> _Exercise prompt_: Take the line that contains "left elbow: (339, 363)" and all lines after it, up to and including the last line of the data, and write them out exactly; nothing else belongs in the answer.

> _Data_:
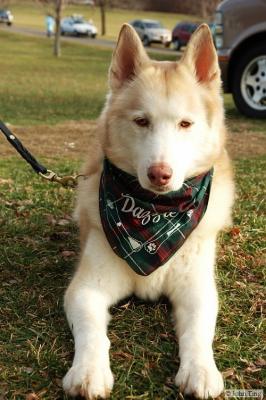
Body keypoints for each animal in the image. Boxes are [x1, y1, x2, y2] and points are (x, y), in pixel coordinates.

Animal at [63, 23, 234, 398]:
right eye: (141, 121)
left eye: (185, 124)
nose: (160, 174)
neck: (155, 214)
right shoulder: (86, 289)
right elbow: (92, 334)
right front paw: (89, 370)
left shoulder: (198, 290)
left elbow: (198, 333)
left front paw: (201, 370)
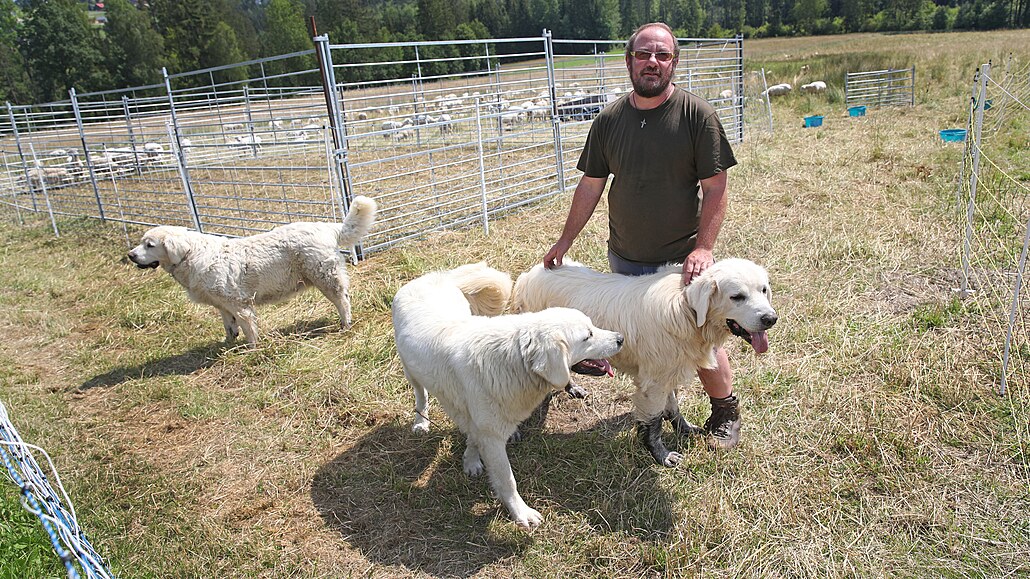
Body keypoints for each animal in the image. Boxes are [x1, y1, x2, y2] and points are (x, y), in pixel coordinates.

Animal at [127, 193, 379, 342]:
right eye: (141, 242)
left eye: (149, 245)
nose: (130, 255)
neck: (191, 255)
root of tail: (328, 227)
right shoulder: (223, 306)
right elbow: (229, 328)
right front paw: (228, 347)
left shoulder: (238, 303)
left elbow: (248, 328)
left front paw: (252, 348)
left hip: (325, 276)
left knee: (342, 300)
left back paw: (345, 324)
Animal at [391, 261, 618, 527]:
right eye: (587, 336)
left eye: (593, 326)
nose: (621, 338)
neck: (514, 361)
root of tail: (430, 278)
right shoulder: (493, 437)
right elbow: (508, 480)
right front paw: (521, 513)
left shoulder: (481, 421)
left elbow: (472, 437)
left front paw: (471, 461)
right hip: (410, 372)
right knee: (421, 395)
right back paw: (421, 422)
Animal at [510, 256, 774, 463]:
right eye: (737, 297)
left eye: (763, 290)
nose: (771, 318)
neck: (684, 310)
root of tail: (530, 274)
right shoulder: (653, 384)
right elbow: (654, 422)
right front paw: (661, 455)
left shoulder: (667, 373)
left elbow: (673, 408)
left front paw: (685, 430)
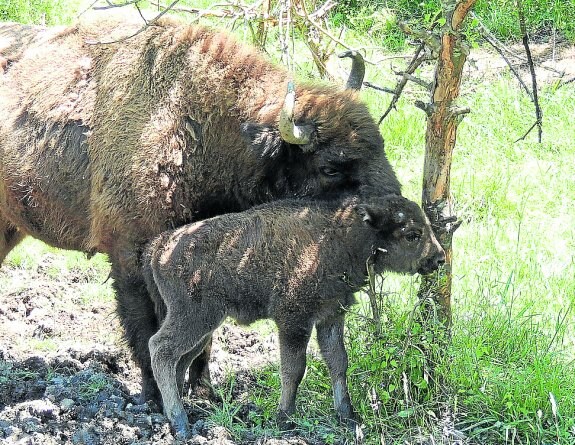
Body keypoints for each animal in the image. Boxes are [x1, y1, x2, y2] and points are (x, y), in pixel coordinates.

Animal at [0, 15, 402, 404]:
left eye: (381, 145)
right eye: (330, 167)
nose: (394, 211)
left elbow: (202, 337)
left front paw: (205, 392)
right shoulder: (129, 256)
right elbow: (146, 328)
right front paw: (155, 397)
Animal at [143, 195, 446, 438]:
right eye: (412, 234)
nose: (440, 258)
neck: (339, 238)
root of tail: (159, 246)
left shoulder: (331, 317)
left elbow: (339, 363)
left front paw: (348, 416)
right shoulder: (294, 322)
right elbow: (294, 369)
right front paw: (284, 417)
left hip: (203, 325)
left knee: (181, 359)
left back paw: (175, 412)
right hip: (194, 318)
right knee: (161, 349)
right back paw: (180, 423)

> _Expected output_:
left elbow: (339, 363)
left front paw: (348, 416)
right shoulder: (294, 322)
right elbow: (294, 369)
right front paw: (284, 417)
left hip: (203, 325)
left knee: (181, 359)
left back paw: (175, 412)
right hip: (194, 318)
right knee: (161, 349)
right back paw: (180, 423)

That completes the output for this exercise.